Dans sa poche, soudain, son téléphone vibra. Il l'en extirpa. Le nom de Liam s'y détachait. L'embarcation frémit. Il visualisa la lumière triomphante de Noa, se remémora la phrase qu'elle avait assénée, cruelle vérité, tu n'as pas assez changé pour arrêter de l'aimer. Il n'avait pas changé du tout. Il n'avait qu'appris à refouler un peu plus profondément ce qui l'avait blessé. Son doigt hésitant cliqua sur le bouton vert sur l'écran. La sonnerie ne retentit plus.

« Allo ? »

La voix chaude de Liam parla à l'autre bout du fil. Tu as appris pour Noa ? ponctuée d'un éclat de rire. Il acquiesça. Il enfonçait ses ongles rongés dans son poignet. Immobile au milieu du trottoir, il s'aperçut que ses jambes refusaient d'avancer. Comme avant. Comme quand c'était lui qui appuyait sur le bouton d'appel, le corps frémissant, effrayé par son père engoncé dans le canapé, entouré de ses packs de bières. Comme quand il fuyait l'appartement, abandonnait sa mère aux cris et aux coups, à la recherche du réconfort d'un ami qui ne savait rien. Comme quand il priait pour qu'il découvrît la vérité effacée sous les silences, qu'il lui imposât de se confier, de se défaire du poids qui l'ensevelissait. Comme quand lui était princesse et que Liam jetait la couronne à ses pieds.

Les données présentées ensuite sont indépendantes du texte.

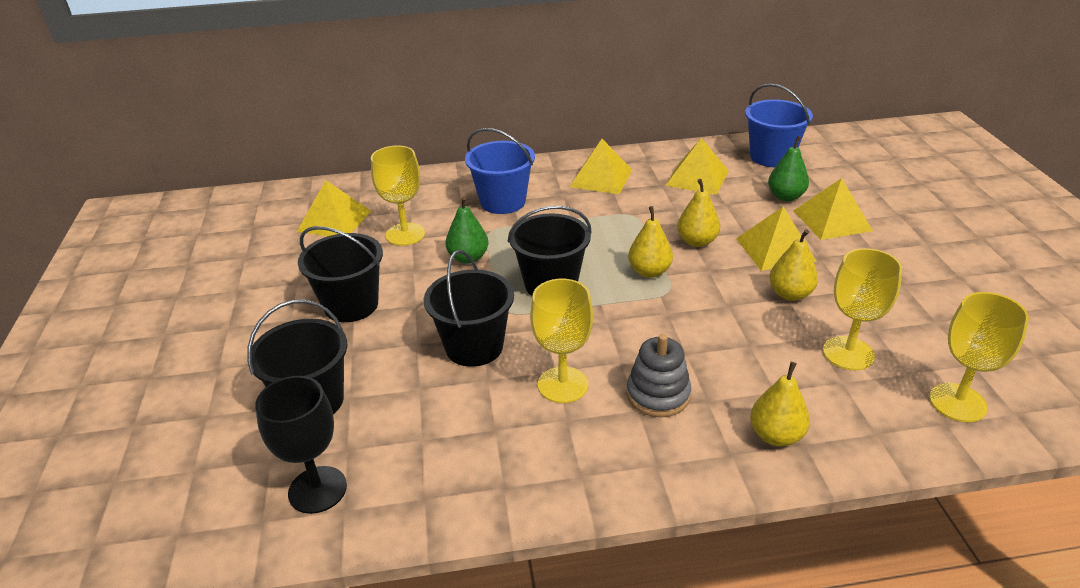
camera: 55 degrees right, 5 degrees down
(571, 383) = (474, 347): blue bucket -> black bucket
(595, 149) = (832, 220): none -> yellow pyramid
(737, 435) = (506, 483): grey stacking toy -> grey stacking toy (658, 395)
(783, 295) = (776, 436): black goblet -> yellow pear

Il avait suffi de simples retrouvailles au mois de mars pour que la Peur dont il s'était affranchi resurgît, reprît ses droits, souveraine qu'un suicide manqué ne tuait pas. On n'exterminait pas les spectres et elle le hantait à nouveau depuis cinq mois.

« Eh, Vic', ça va ? » dit Liam dans le téléphone.

Il n'osa pas dire que non, ça n'allait pas. Oui oui, façade fallacieuse. Il ne bougeait toujours pas.

« Je sais que tu mens. Où es-tu ? »

C'est la vérité, qu'est-ce que tu racontes ? mentir, mentir, mentir. Plus aisé que de changer. Plus aisé, aussi, que de tourner la page pour de bon. Les chapitres suivants de son histoire restaient collés. Ils le bloquaient dans son présent effrayant où papa n'était pas mort, où Cassandre hurlait depuis le ventre de la Terre, où les coups pleuvaient, le corps pleurait, les larmes s'amoncelaient sans s'échapper. Un monde sans phare-Noa, sans prince-Liam, sans espoir, sans secours, sans sortie, sans fin. Son monde quotidien.

« Tu es à l'hôpital ? Noa m'a dit que tu étais passé la voir. »

Peu importe, tout va bien. Pas de je, ça n'existait pas les je pour Victor. Il était impersonnel, coupé du monde, personnage secondaire de sa propre histoire. Le je était mort avant même de connaître la lumière. Son monde, c'était du noir, noir, noir. Son jour était sombre, sa nuit, permanente. Quitter la chambre de Noa revenait à plonger dans l'obscurité en pleine journée. Il s'accroupit sur le rebord du trottoir. Les cendres du tabac tombèrent sur le sol.

« Dis-moi où tu es, Victor. »

Tout seul, dirent ses lèvres. Toute seule, hurla son âme. Un courant d'air souffla sur son visage. Tu n'es pas là, murmura son cœur.

« Envoie-moi ta localisation. J'arrive. »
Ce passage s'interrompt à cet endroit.